8.10. Assignment. Buyer shall not assign any of its rights or delegate any of its obligations under this Agreement without the prior written consent of Seller. Any purported assignment or delegation in violation of this Section 8.10 is null and void. No assignment or delegation relieves Buyer of any of its obligations under this Agreement.

8.11. No Third-Party Beneficiaries. These Terms are for the sole benefit of the parties hereto and their respective successors and permitted assigns and nothing herein, express or implied, is intended to or shall confer upon any other person or entity any legal or equitable right, benefit, or remedy of any nature whatsoever under or by reason of these Terms.

8.12 Notices. All notices, requests, consents, claims, demands, waivers, and other communications hereunder (each, a “Notice”) shall be in writing and addressed to the parties at the addresses set forth on the face of a Purchase or Sales Order or to such other address that may be designated by the receiving party in writing.
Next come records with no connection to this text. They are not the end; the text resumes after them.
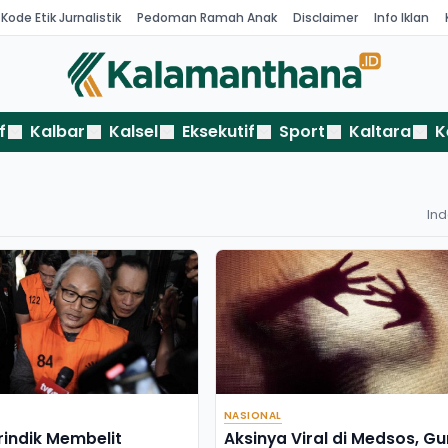
Kode Etik Jurnalistik
Pedoman Ramah Anak
Disclaimer
Info Iklan
f
Kalbar
Kalsel
Eksekutif
Sport
Kaltara
K
In
NASIONAL
rindik Membelit
Aksinya Viral di Medsos, Gu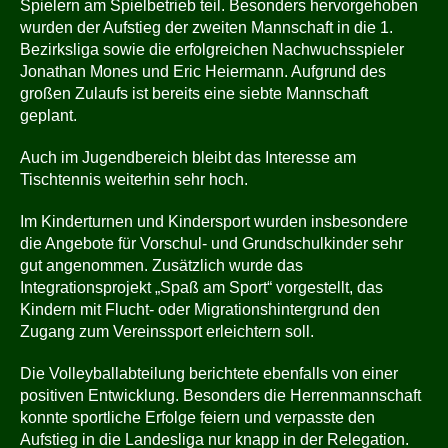
Spielern am Spielbetrieb teil. Besonders hervorgehoben
wurden der Aufstieg der zweiten Mannschaft in die 1.
Bezirksliga sowie die erfolgreichen Nachwuchsspieler
Jonathan Mones und Eric Heiermann. Aufgrund des
großen Zulaufs ist bereits eine siebte Mannschaft
geplant.
Auch im Jugendbereich bleibt das Interesse am
Tischtennis weiterhin sehr hoch.
Im Kinderturnen und Kindersport wurden insbesondere
die Angebote für Vorschul- und Grundschulkinder sehr
gut angenommen. Zusätzlich wurde das
Integrationsprojekt „Spaß am Sport“ vorgestellt, das
Kindern mit Flucht- oder Migrationshintergrund den
Zugang zum Vereinssport erleichtern soll.
Die Volleyballabteilung berichtete ebenfalls von einer
positiven Entwicklung. Besonders die Herrenmannschaft
konnte sportliche Erfolge feiern und verpasste den
Aufstieg in die Landesliga nur knapp in der Relegation.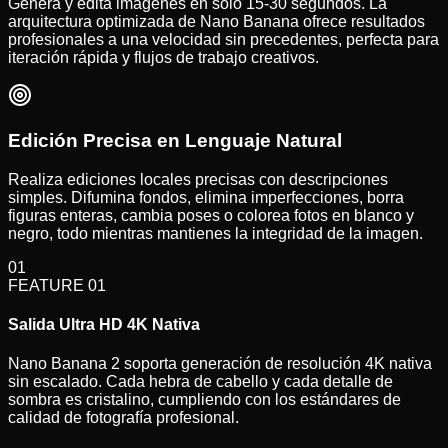
Genera y edita imágenes en solo 15-30 segundos. La
arquitectura optimizada de Nano Banana ofrece resultados
profesionales a una velocidad sin precedentes, perfecta para
iteración rápida y flujos de trabajo creativos.
Edición Precisa en Lenguaje Natural
Realiza ediciones locales precisas con descripciones
simples. Difumina fondos, elimina imperfecciones, borra
figuras enteras, cambia poses o colorea fotos en blanco y
negro, todo mientras mantienes la integridad de la imagen.
01
FEATURE
01
Salida Ultra HD 4K Nativa
Nano Banana 2 soporta generación de resolución 4K nativa
sin escalado. Cada hebra de cabello y cada detalle de
sombra es cristalino, cumpliendo con los estándares de
calidad de fotografía profesional.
All Notices shall be delivered by personal delivery, nationally recognized overnight courier (with all fees pre-paid), electronic (email) transmission (with confirmation of transmission), or certified or registered mail (in each case, return receipt requested, postage prepaid). 8.13 Entire Agreement. These Terms represent the entire agreement between the parties relating to the subject matter herein and supersede any prior representations or agreements, oral or written, and all other communications. These Terms will not be varied except in writing, signed by the parties.